▸ 짧은 문제
데이터에서 "phylum: Tracheophyta" 항목이 있는 줄부터 데이터의 마지막 줄까지 양 끝 줄을 포함해 한 글자도 바꾸지 말고 복제하세요.

-------- 제공 자료 --------

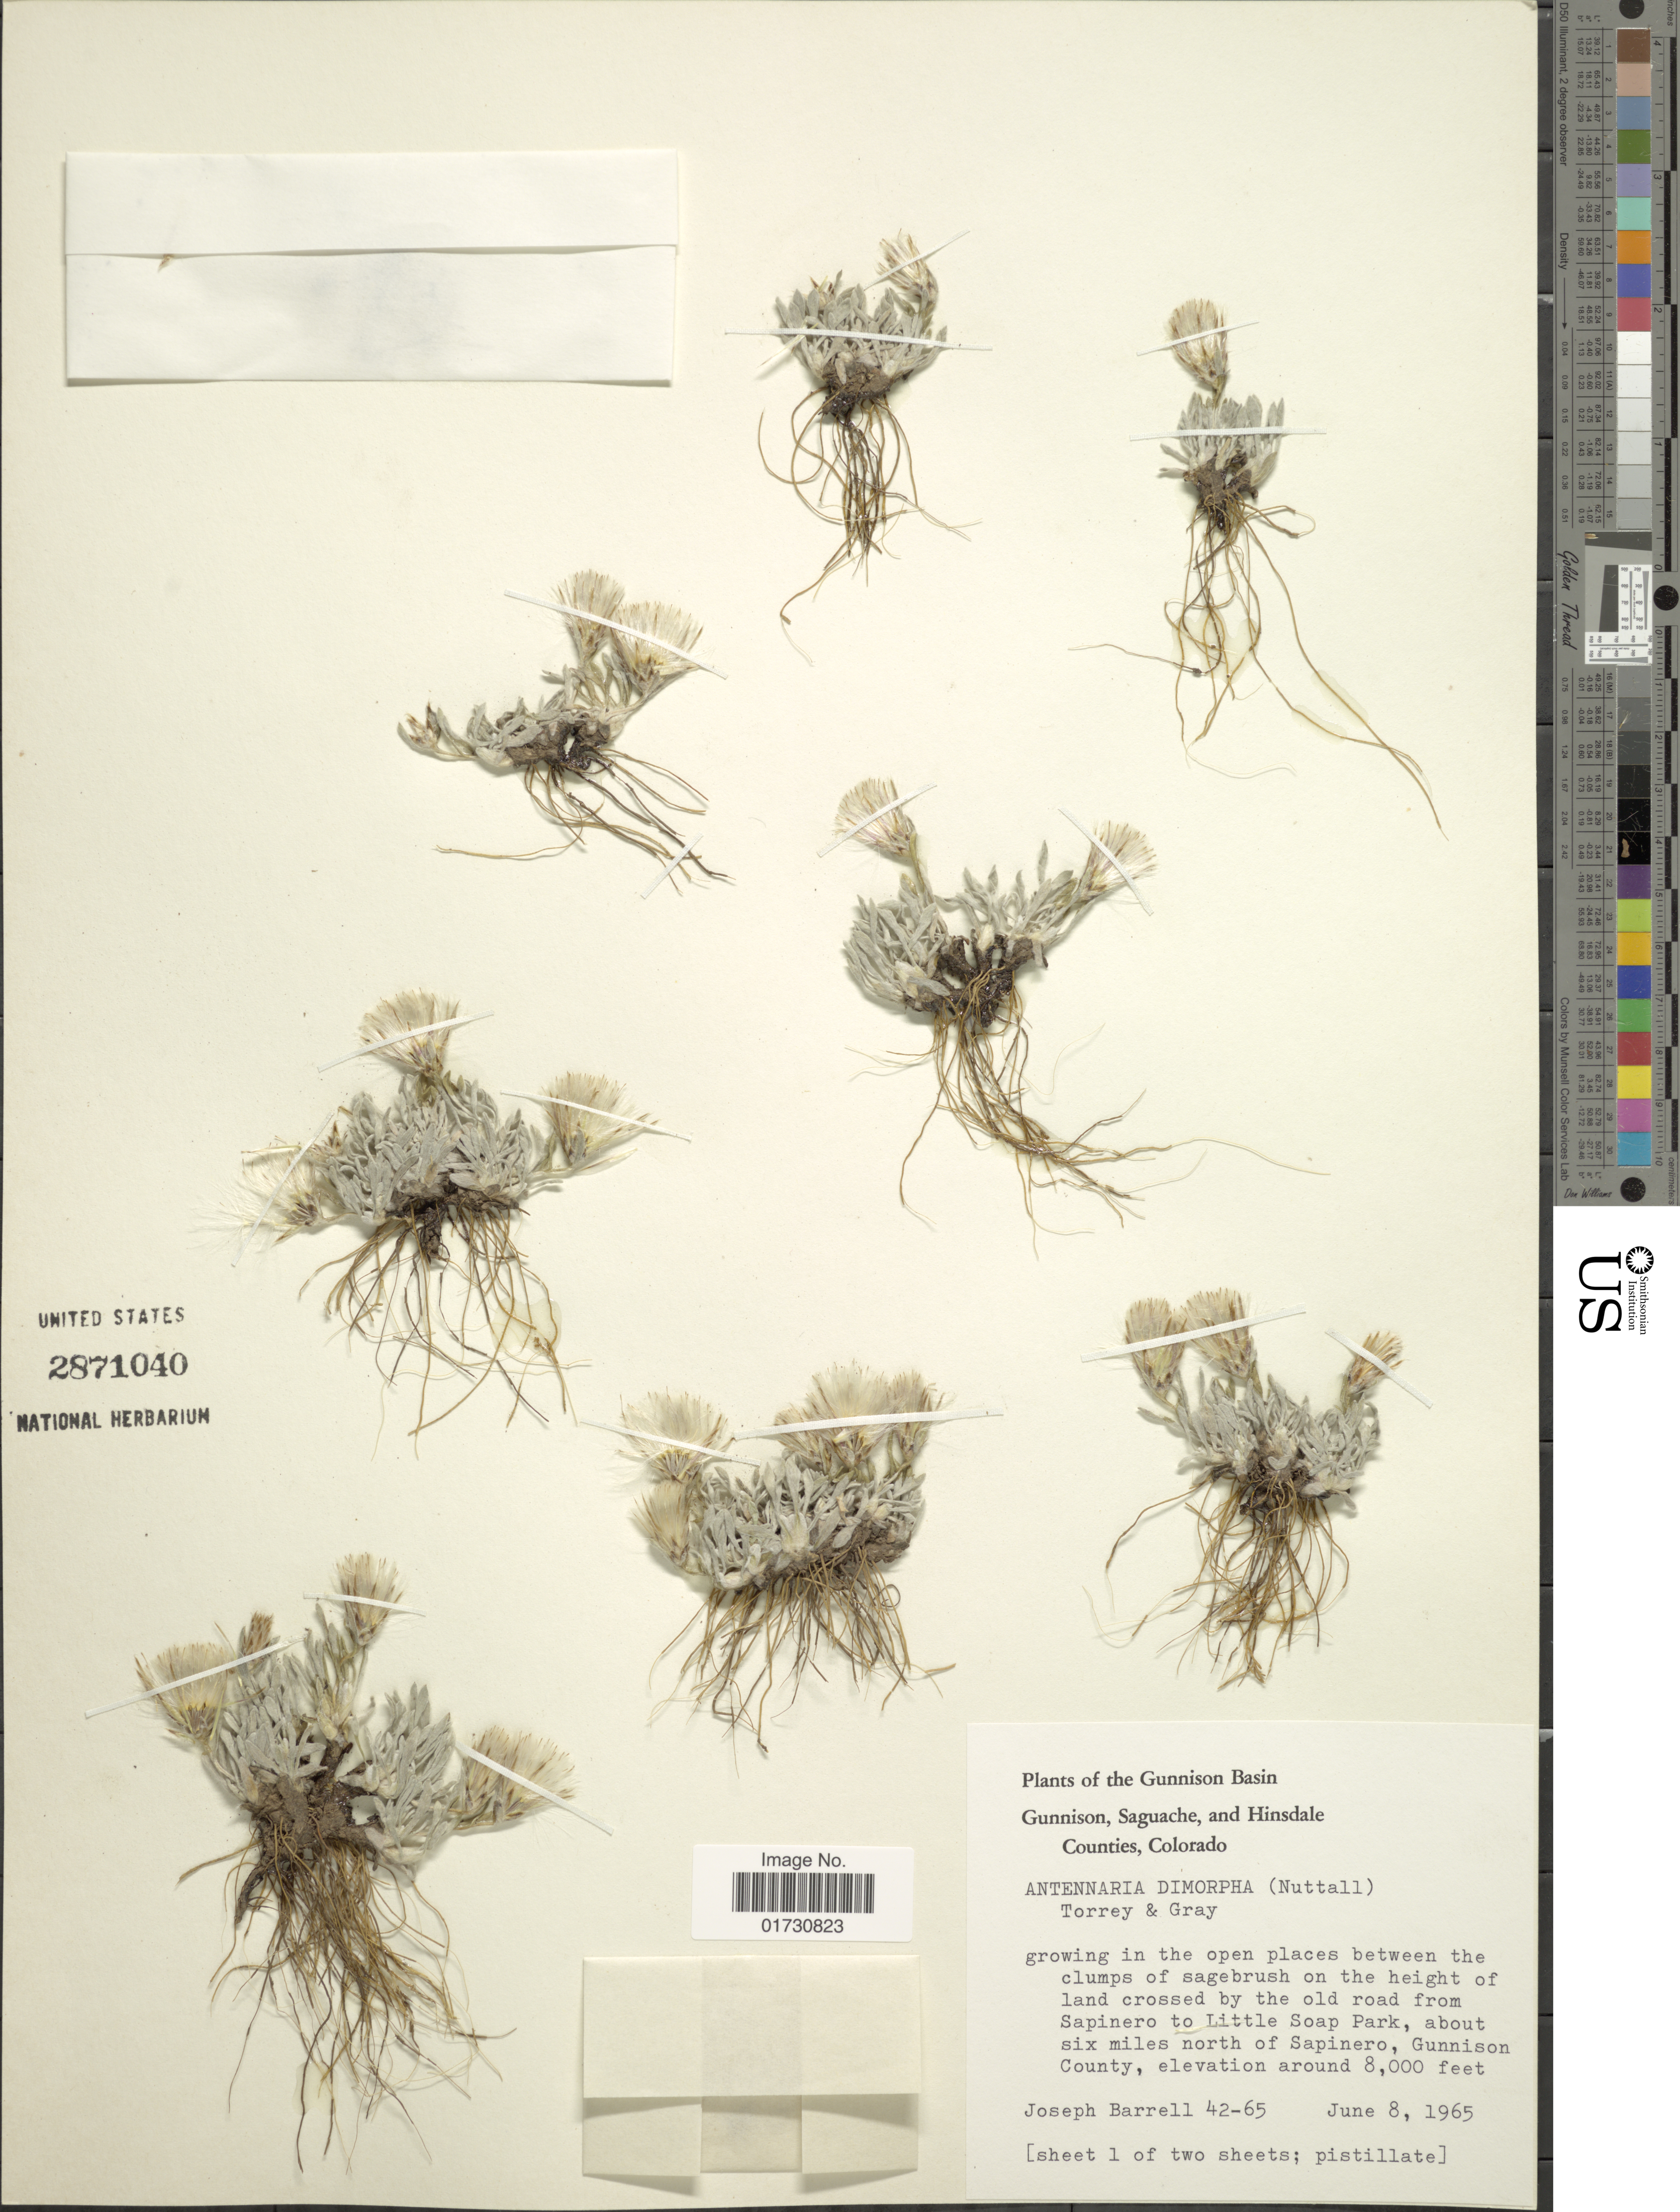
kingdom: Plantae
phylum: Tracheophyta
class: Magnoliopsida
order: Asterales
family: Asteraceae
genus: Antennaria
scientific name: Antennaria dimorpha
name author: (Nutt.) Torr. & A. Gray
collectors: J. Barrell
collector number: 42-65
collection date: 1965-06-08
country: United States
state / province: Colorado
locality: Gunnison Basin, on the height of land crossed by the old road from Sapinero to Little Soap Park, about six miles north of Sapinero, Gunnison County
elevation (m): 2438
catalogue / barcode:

--------

▸ 실습 결과
phylum: Tracheophyta
class: Magnoliopsida
order: Asterales
family: Asteraceae
genus: Antennaria
scientific name: Antennaria dimorpha
name author: (Nutt.) Torr. & A. Gray
collectors: J. Barrell
collector number: 42-65
collection date: 1965-06-08
country: United States
state / province: Colorado
locality: Gunnison Basin, on the height of land crossed by the old road from Sapinero to Little Soap Park, about six miles north of Sapinero, Gunnison County
elevation (m): 2438
catalogue / barcode:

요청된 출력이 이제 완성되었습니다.